Das wurde schon x-mal diskutiert. Wenn du
100% genau weisst, was Du tust, und genau die richtige Kombination von Vorbau und Expander benutzt, dann
kann es ohne strukturelle Nachteile gelingen, keinen Spacer über dem Vorbau zu brauchen. Es aber einfach jemandem so umkommentiert anzuraten, der das das erste mal macht, halte ich für gefährlichen Unsinn.
1.) Ein Rohr (egal welchen Materials) ist an seinem Ende strukturell sehr viel schwächer als in der Mitte. Nimm Dir mal ein beliebiges Blechrohr (Besenstiel o.Ä) und versuche, es in der Mitte mit dem Daumen einzudrücken. Dann mach das gleiche an der Kante des Rohres. Voila.
2) Je nachdem, wo genau an einem Vorbau die beiden Schrauben angebracht sind, erfolgt der Kraftfluss der oberen Schraube teilweise ein paar Millimeter unter der Oberkante des Vorbaus, öfter aber eher am oberen Rand.
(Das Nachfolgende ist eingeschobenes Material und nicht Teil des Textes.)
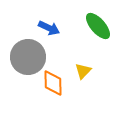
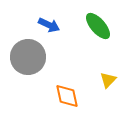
blue arrow: moved 3 px up
yellow triangle: moved 25 px right, 9 px down
orange diamond: moved 14 px right, 13 px down; rotated 12 degrees counterclockwise
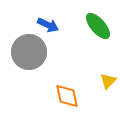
blue arrow: moved 1 px left
gray circle: moved 1 px right, 5 px up
yellow triangle: moved 1 px down
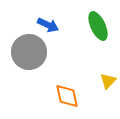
green ellipse: rotated 16 degrees clockwise
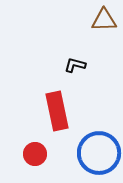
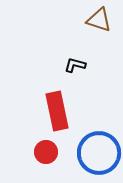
brown triangle: moved 5 px left; rotated 20 degrees clockwise
red circle: moved 11 px right, 2 px up
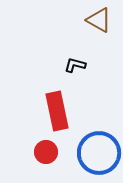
brown triangle: rotated 12 degrees clockwise
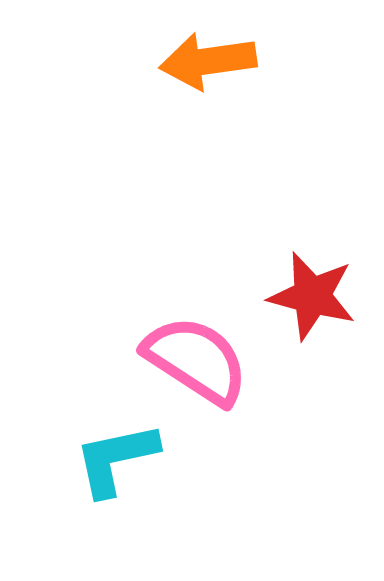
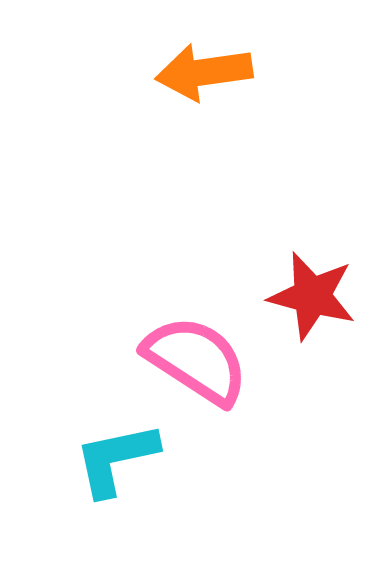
orange arrow: moved 4 px left, 11 px down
3) Wenn nun der Schaft so gekürzt wird, dass dieser unterhalb der Oberkante im Vorbau sitzt (was in den meisten Fällen Voraussetzung dafür ist, einen Spacer oben wegzulassen, da sonst zu wenig Platz zur Einstellung der Vorspannung da ist) dann ist es je nach Vorbau sehr oft so, dass der Kraftfluss der oberen Schraube genau auf (oder sogar über) die Kante des Schafts presst. Wenn Du dann beide Schrauben gleich fest anziehst, drückst Du die obere Kante des Schaftes zusammen. Dein Schaft ist jetzt nicht mehr gleichförmig. Das multipliziert die Chance, dass Du entweder bei der Montage oder im Betrieb eine Delamination des Schaftes verursachst. Eine solche Delamination verringert die Festigkeit massiv, dein Vorbau bewegt sich dann ständig ein wenig auf dem (eh sehr kurzen) Schaftende, es entstehen Stress Risers und damit dann irgendwann Risse.
4) Nun kannst Du argumentieren "mit einem genau passenden Expander verhindert man das", aber das hat 2 Probleme:
- Erstens, jeder Expander hat einen mehr oder weniger dicken Rand, der dafür sorgt, dass der Expander nicht ins Rohr fallen kann, minimal 1-2mm aber oftmals mehr. Dieser Bereich stützt den Schaft nicht von innen ab. Die Chance ist eher groß, dass dieser Bereich dann genau auf Höhe des Kraftflusses der oberen Schraube sitzt und dort genau gar nichts tut.
- Zweitens, der Expander ist NICHT dazu gedacht, ein selbst verursachtes strukturelles Defizit wieder auszugleichen, das ist Pfusch (damit das gelänge, bräuchtest Du genaue Informationen über die spezifischen Eigenschaften genau deines Schaftes inkl. Modulus etc - einfach mal auf gut Glück pi mal Daumen anknallen kann nämlich zur Folge haben, dass Du den Schaft von innen ausbeulst, das ist genauso schlecht. Schau Dir zu dem Thema mal die Videos von Luescher Teknik auf Youtube an, der demonstriert dies sehr gut.) Vielmehr ist der Expander dazu da, von innen den Druck des Vorbaus auszugleichen und damit
zusätzliche Sicherheit zu erzeugen - das funktioniert aber nur, wenn die Klemmung des Vorbaus den Schaft gleichmäßig belastet.
Kurz: nur mit dem "richtigen" Vorbau ( -> Kraftfluss der oberen Schraube eher mittig), sehr genauer Messung, und genau dem richtigen Expander Plug lässt sich dein Ratschlag sicher verwirklichen. Mit den meisten Vorbauten und Plugs klappt das aber gar nicht.
Jedem ist selber überlassen, wie wichtig ihm ein technisch sicheres Rad ist, und wie sehr ihn ein Spacer optisch stört. Die heutigen Gabelschäfte sind meist überdimensioniert, daher brechen die auch sicherlich nicht gleich zusammen, wenn man Deiner Methode folgt.
Aber "best practice" ist das in keinem Fall. Gerade, weil ein gebrochener Gabelschaft fast immer einen Sturz mit dem Kopf voran über den Lenker bedeutet. Es gibt kaum ein Teil, welches sicherheitsrelevanter ist.
PS: Teilweise gibt (oder gab) es Gabelhersteller, die Spacer über dem Vorbau verboten haben. Das hatte Produkthaftungsgründe - es gab Unfälle, wo Leute mit mehreren cm an Spacern über dem Vorbau gefahren sind, und einen mitgelieferten (ungeeigneten) Expander dann so angeknallt haben, dass die Klemmfläche über dem Vorbau sass und von innen das ungestützte Rohr sprengte.